Two reasons it works:

- The Go binary is compiled with `-extldflags "-static"` and links libbpf,
  libelf, libzstd, and zlib as static archives. There is no runtime dependency
  on the build host's library versions (a couple of glibc resolver functions,
  `getpwnam_r` and friends, fall back to the target's libc, which is fine on
  any reasonable distro).
- The BPF object inside the binary is built with libbpf's CO-RE
  (Compile-Once, Run-Everywhere) machinery. Field offsets are not baked into
  the bytecode; libbpf reads the target kernel's BTF (`/sys/kernel/btf/vmlinux`)
  at load time and patches the program for that kernel. As long as the target
  ships BTF (true on every Debian, Ubuntu, Fedora, Arch, RHEL, and ElRepo
  `kernel-ml` build at the time of writing) the same `ior` binary runs without
  recompilation.

Pick one Rocky 9 / Fedora box, do the build dance once, then distribute the
23 MB binary to wherever you want to trace.

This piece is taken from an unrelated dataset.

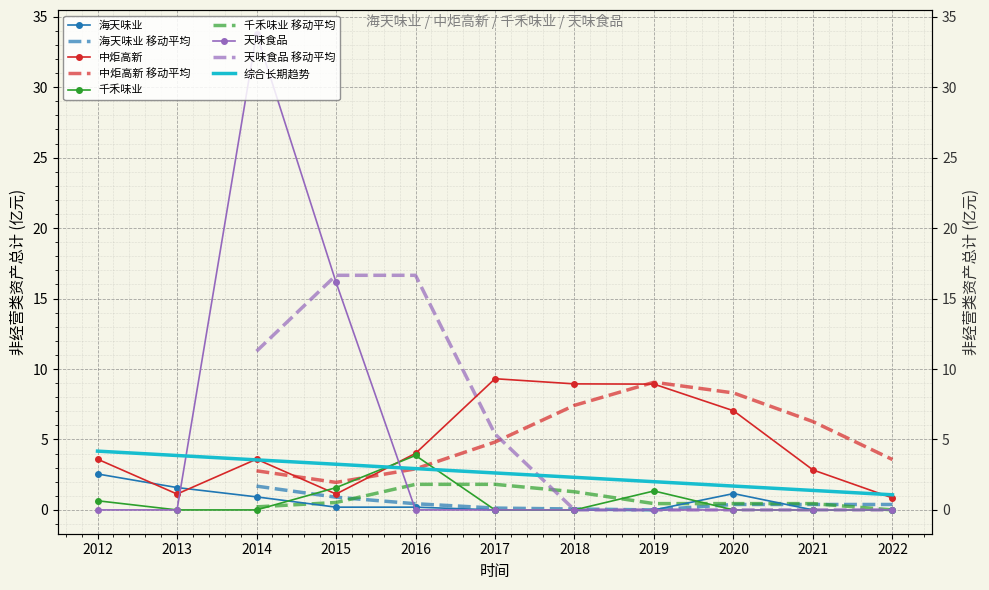

True or false: 海天味业 and 千禾味业 intersect in this chart.

True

The build host needs all the dev
tooling; the trace hosts need only a BTF-enabled kernel and `sudo`.

## Timing semantics

Each reported event pair has two timing counters:

- `durationNs`: syscall runtime on the same thread (`exit(current) - enter(current)`).
- `durationToPrevNs`: inter-syscall gap on the same thread (`enter(current) - exit(previous)`).

Important details:

- `durationToPrevNs` is tracked per `tid` (thread), not globally across all threads.
- The first observed syscall pair for a thread has `durationToPrevNs = 0` because
  there is no prior exit timestamp.
- `durationToPrevNs` is attributed to the current syscall pair (the one whose
  `enter` closes the gap).
- There is no separate "idle" pseudo-event bucket; use the `durationToPrev` count
  field when aggregated flamegraph output should emphasize inter-syscall time.